The World Bank says the Fiscal reforms to address the looming macroeconomic challenges in the Maldives may negatively affect the country's household welfare.

The Bank said this in its twice-a-year country economic update.

Released today, the latest Maldives Development Update: Seeking Stability in Turbulent Times notes that the economy grew by 7.7 and 4.5 percent year-on-year in the first and second quarters of 2024, bolstered by an 8.5 percent increase in tourism in the first half of 2024.

The Bank stated that the Maldivian economy is heavily reliant on international tourism with the revenues being redistributed to the population via a strong redistributive system, including significantly subsidized access to healthcare and education, public sector employment, price controls and subsidies, and income support programs.

It said given the planned reform to the healthcare system and subsidy reforms, households may face significant welfare losses given these austerity measures and the higher prices that are likely to follow.

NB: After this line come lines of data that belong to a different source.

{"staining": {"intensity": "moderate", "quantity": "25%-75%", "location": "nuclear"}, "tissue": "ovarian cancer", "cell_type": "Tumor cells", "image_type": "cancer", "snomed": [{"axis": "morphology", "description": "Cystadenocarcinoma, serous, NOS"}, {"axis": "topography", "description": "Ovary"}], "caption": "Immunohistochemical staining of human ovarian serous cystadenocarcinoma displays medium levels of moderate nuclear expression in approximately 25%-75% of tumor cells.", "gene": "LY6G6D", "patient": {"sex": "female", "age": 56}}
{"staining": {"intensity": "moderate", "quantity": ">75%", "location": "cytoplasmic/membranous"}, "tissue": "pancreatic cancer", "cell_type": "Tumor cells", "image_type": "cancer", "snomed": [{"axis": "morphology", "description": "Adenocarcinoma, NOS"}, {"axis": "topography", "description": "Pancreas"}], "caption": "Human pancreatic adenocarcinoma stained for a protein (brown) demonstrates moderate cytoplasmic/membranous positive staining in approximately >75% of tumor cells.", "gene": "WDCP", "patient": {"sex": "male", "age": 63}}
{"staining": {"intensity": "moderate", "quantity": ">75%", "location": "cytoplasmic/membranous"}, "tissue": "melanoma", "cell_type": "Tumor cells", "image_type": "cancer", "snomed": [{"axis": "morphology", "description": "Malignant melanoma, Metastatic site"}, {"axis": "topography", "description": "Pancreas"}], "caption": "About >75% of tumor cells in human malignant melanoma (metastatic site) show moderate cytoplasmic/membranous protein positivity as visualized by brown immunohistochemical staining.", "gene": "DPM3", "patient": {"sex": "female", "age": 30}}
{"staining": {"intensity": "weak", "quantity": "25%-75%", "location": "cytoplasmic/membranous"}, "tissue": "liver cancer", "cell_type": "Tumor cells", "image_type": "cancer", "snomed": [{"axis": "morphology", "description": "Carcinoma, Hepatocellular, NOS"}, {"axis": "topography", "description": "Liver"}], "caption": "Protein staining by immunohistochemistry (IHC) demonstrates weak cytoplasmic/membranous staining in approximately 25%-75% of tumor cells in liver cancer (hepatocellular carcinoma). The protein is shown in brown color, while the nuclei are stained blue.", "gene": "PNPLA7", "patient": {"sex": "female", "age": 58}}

The World Bank forecasts overnight subsidy removal is estimated to increase poverty from 2.5 to 4.6 percent nationally and from 4.8 to 8.3 percent in the atolls, if not compensated with targeted cash transfers.

The poverty rate could nearly double among households with more than three children and single-parent households.

World Bank recommends targeted assistance to poorer households

The World Bank stated despite indirect subsidies being more important for poor and vulnerable households as a share of household income, high-income households capture a larger share of spending on subsidies.

For instance, the richest and poorest income deciles benefit from 13 and 8 percent, respectively, of the total spending on subsidies, but these subsidies account for 2 and 11 percent, respectively, of household income in these deciles.

Men wearing masks in Villimale of the Greater Male' Area/ File Photo: Mohamed Khalaf

The World Bank also said that 43 percent of subsidy spending (equivalent to 4.1 percent of the 2023 budget) is going to the richest 40 percent of the population.

Subsidy removal, therefore, creates an opportunity to move towards a more targeted, fiscally sustainable, and pro-poor means of allocating public spending. The poverty impacts of blanket subsidy removal could be offset if the removal of subsidies is accompanied by an income-targeted cash transfer.